As winter storms continue to cherry-pick their impact around Wyoming, snowpack levels have made a slight increase on average.

Snowpack in Wyoming is up to 104% of the median, a 16% increase from the end of December. It's an improvement from this time last year when snowpack was at 76% of the median, and it's just 4% behind the 2020 level.

“Being above average is good,” said National Weather Service hydrologist Tony Anderson. “In order for those numbers to remain above normal, we’re still going to depend on a regular supply of snow as the season unfolds.”

Early this week, snowpack in the Laramie Basin, which covers much of Albany County was measured at 121% of the median, the same as in 2020. Last year, snowpack was 68% of the median on Jan. 11.

Snowpack also is below average in the South Platte Basin, which covers Cheyenne and the southeastern corner of the state, landing at 62% of the median Jan. 11. At the same time last year snowpack was at 114%. Although below its median level, the South Platte snowpack has improved from the 31% level it was at as of Dec. 28.

The Lower Green River Basin is at 130% of the median, up from 2021 and 2020, which were at 85% and 128% respectively.
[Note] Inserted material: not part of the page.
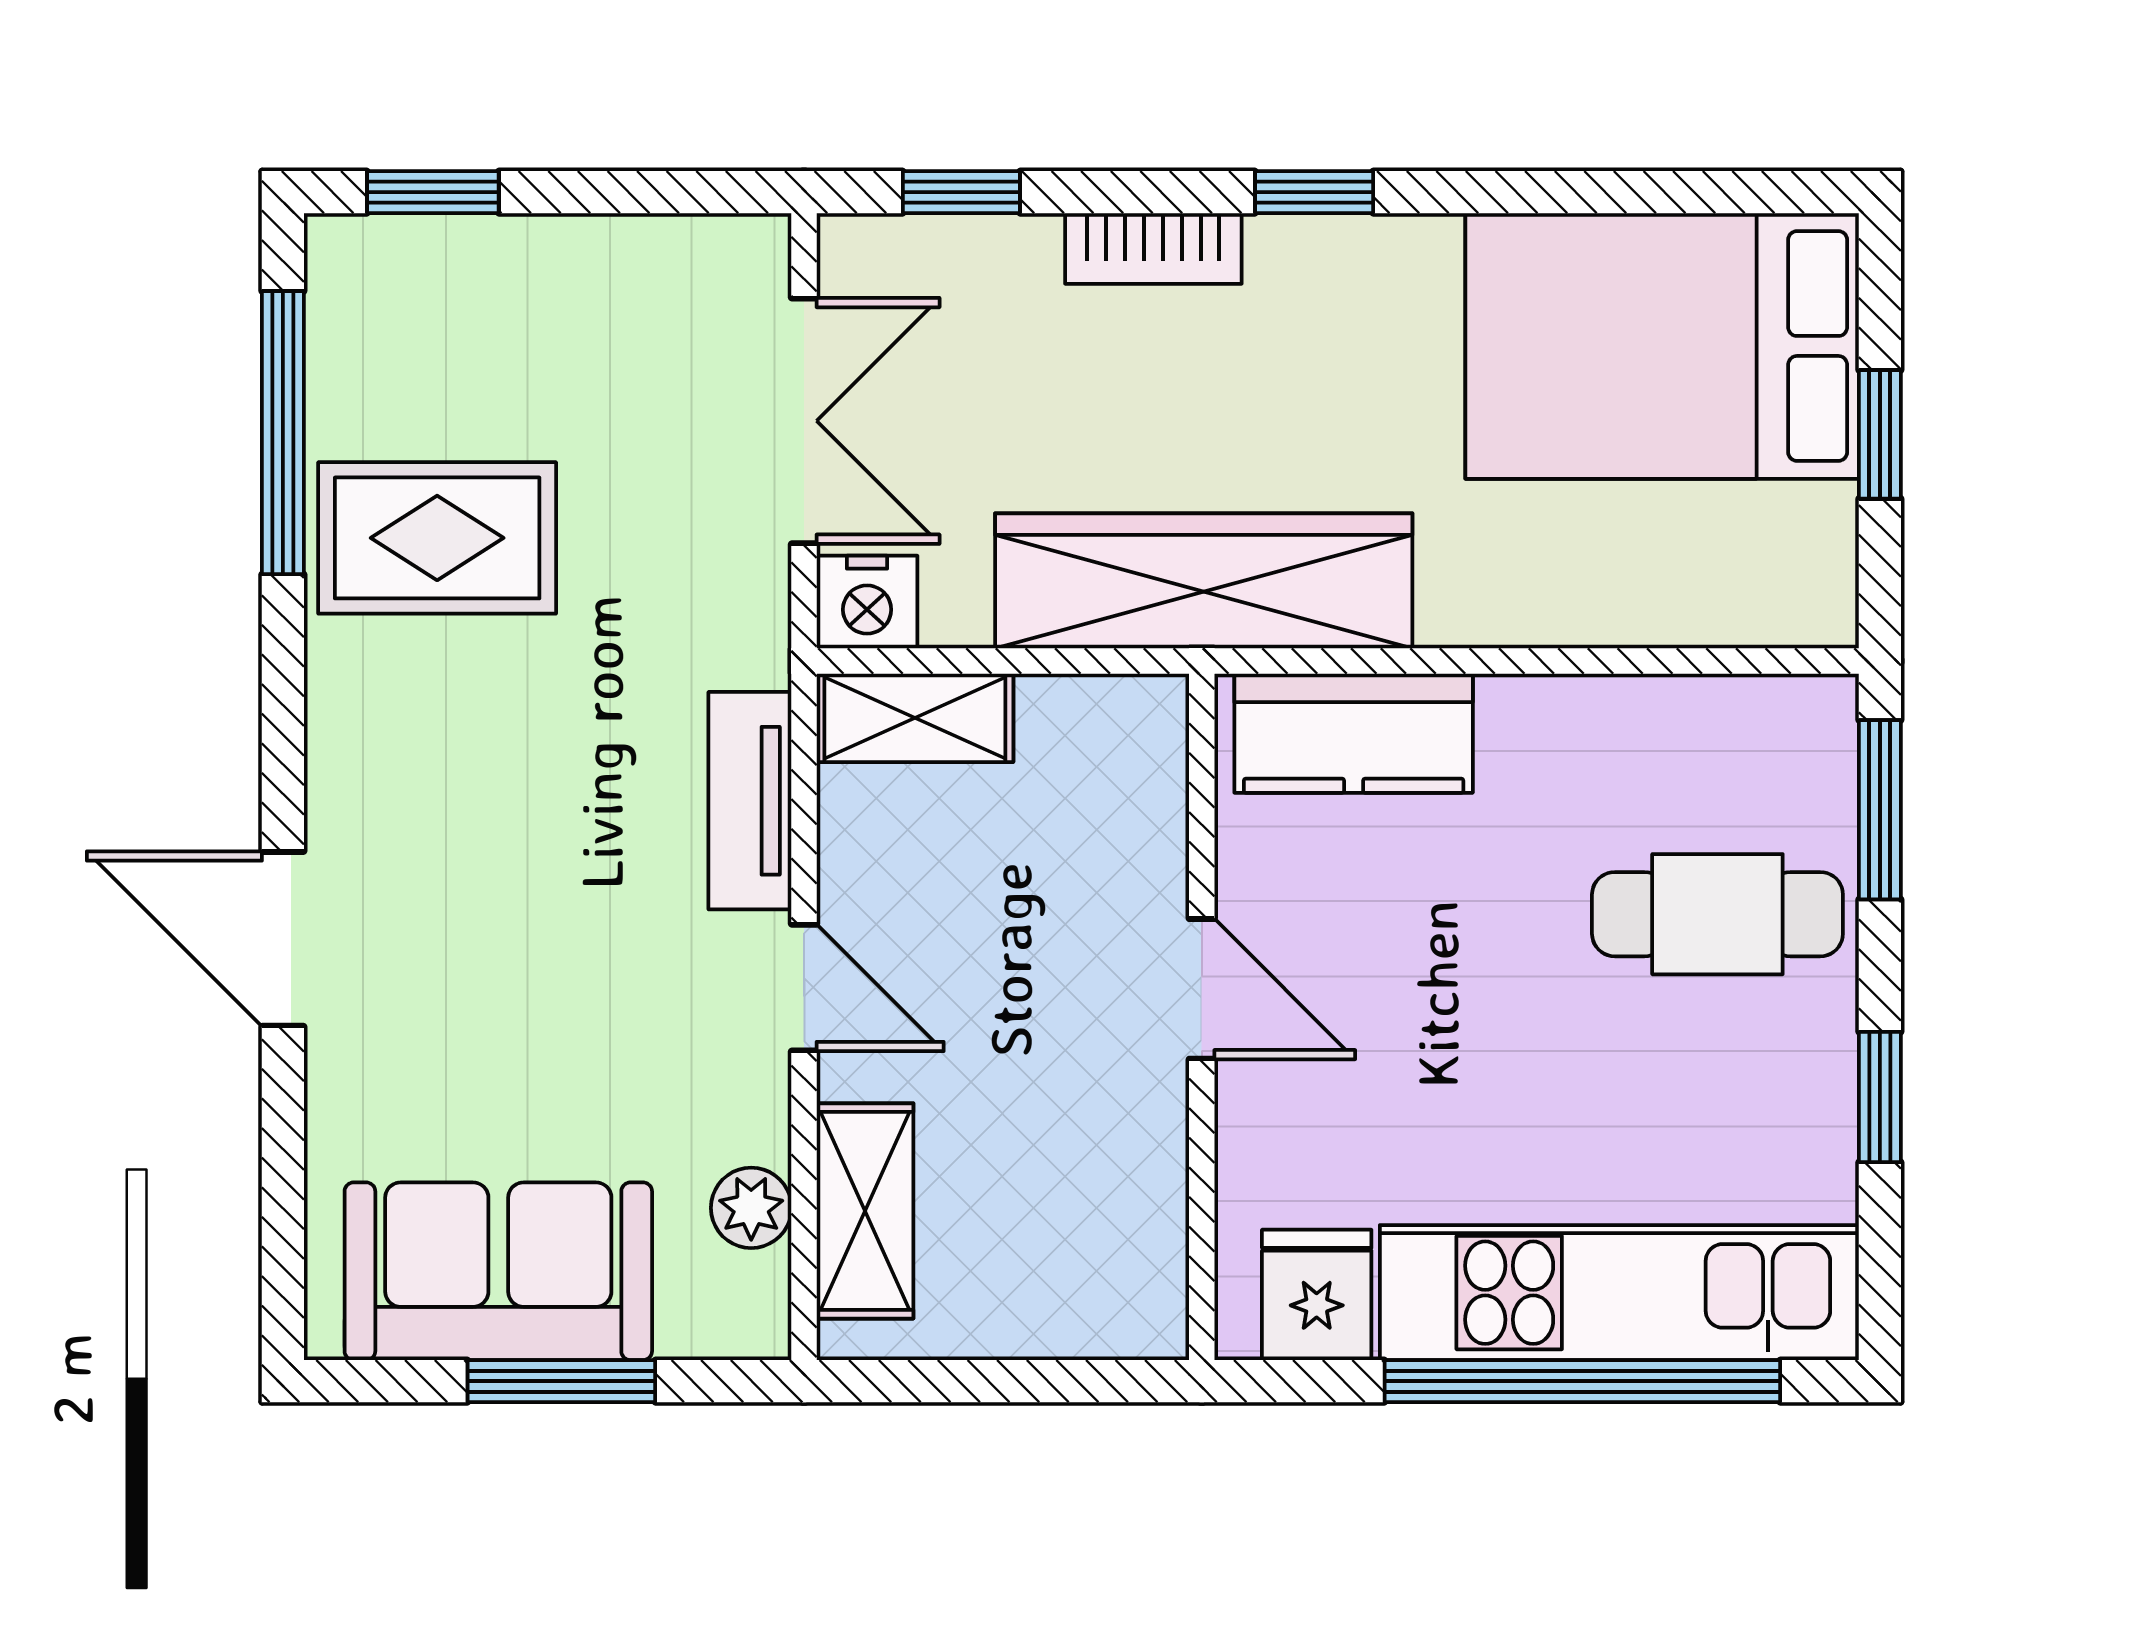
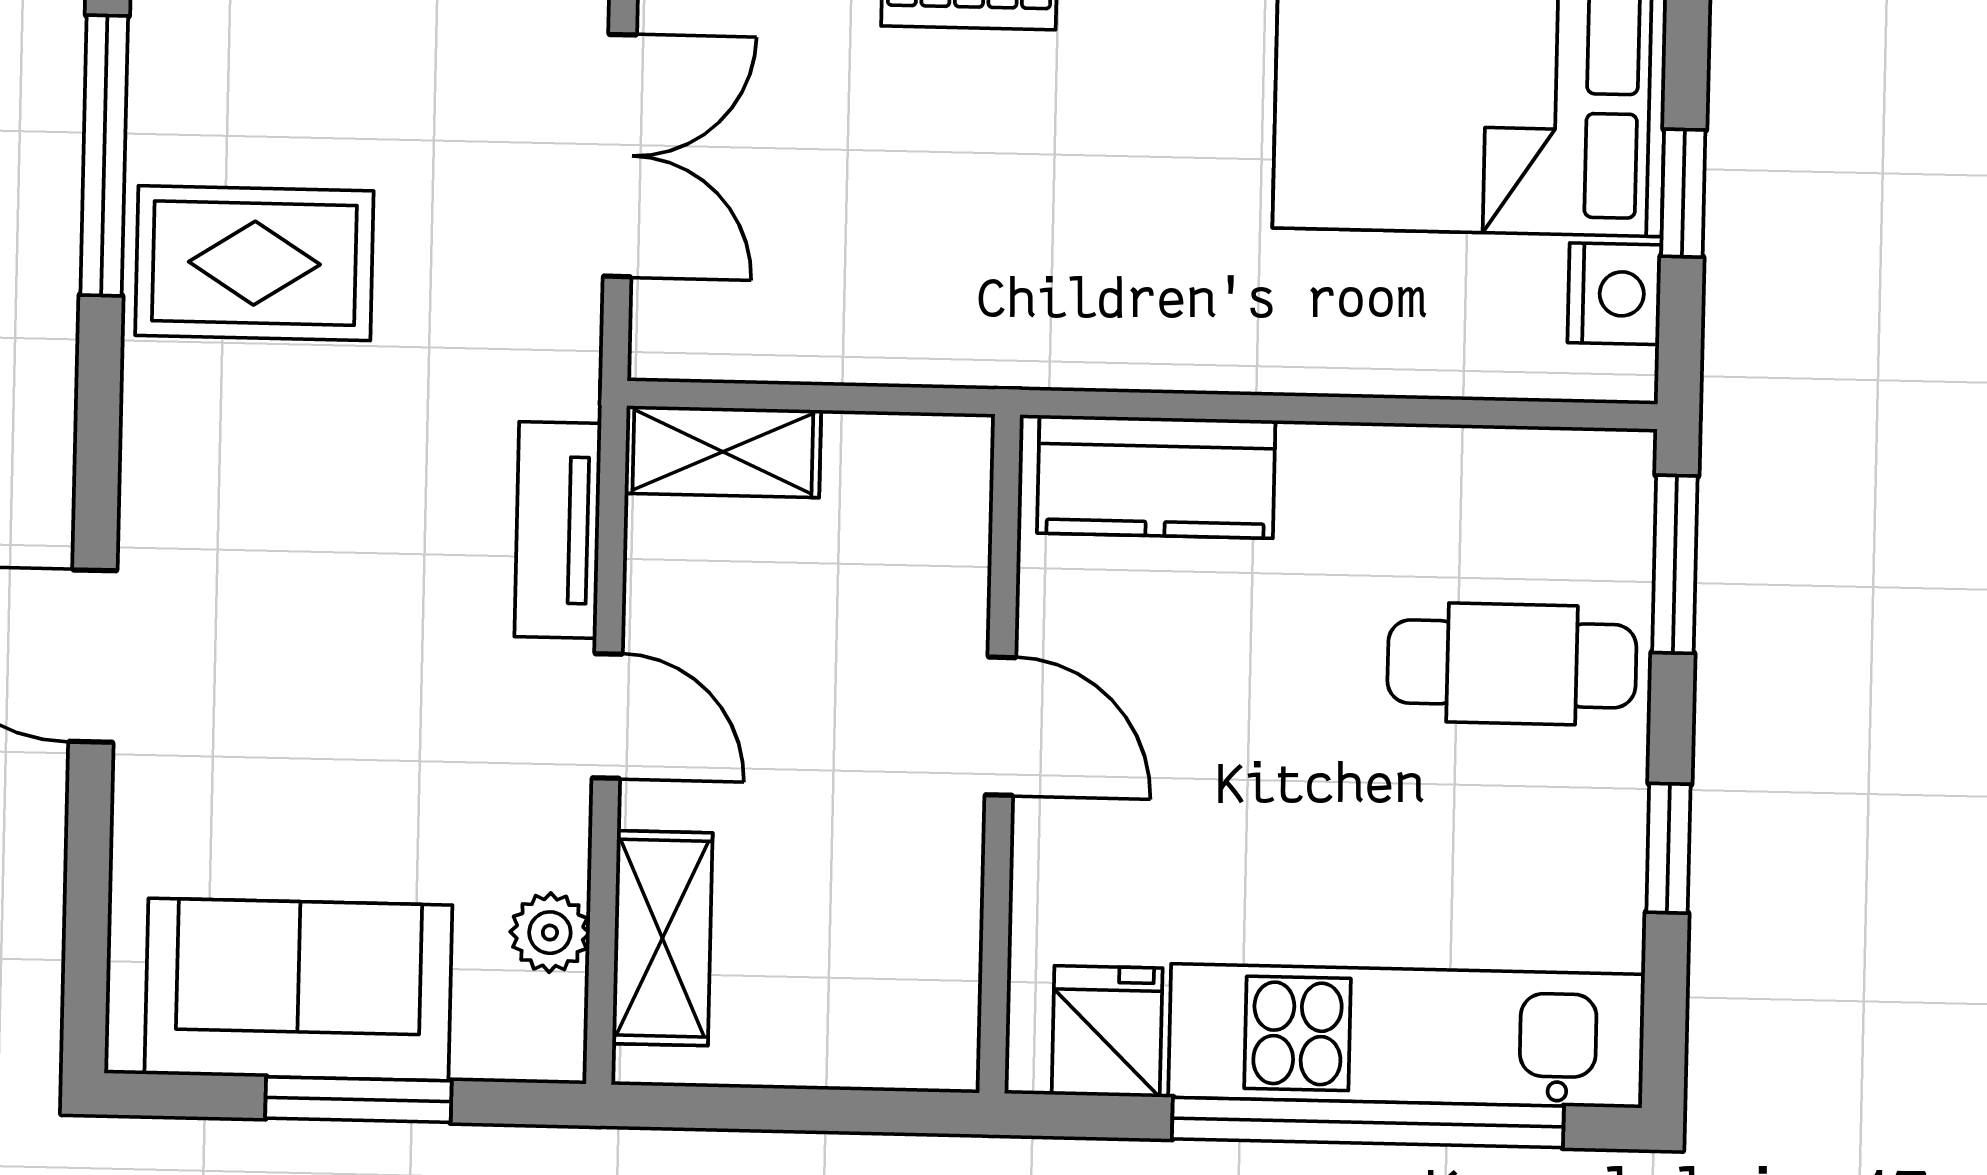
wardrobe: (1204, 581) -> (1011, 323), removed
nightstand: (867, 602) -> (1614, 294), moved, turned -90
And the Upper Green River Basin was close at 121% of median this week. Between them, the basins cover the southern part of Wyoming through Rawlins and Rock Springs.

The numbers also reflect an increase of precipitation for the southwestern parts of the state.

“We had a fairly robust late December that really picked up all across the state,” Anderson said. “The difference has appeared generally in the last month.”

Anderson noted that it's still early in the snow season, so precipitation rates can change.

The city of Laramie could be see about an inch of snow Friday with a cold front passing through, said Lauren Kubelka, a meteorologist at the National Weather Service office in Cheyenne. While forecasters don't expect a lot of snow, strong winds gusting over 40 mph will cause some visibility problems for drivers.

At higher elevations, 4-5 inches of snow could fall on the Snowy Range Mountains through Friday morning, according to the National Weather Service.

Highs are expected to stay in the 30s, with lows in the teens over the weekend, with wind gusts between 30 and 40 mph Friday.

Cheyenne and Rawlins are expected to get a dusting of snow, if any.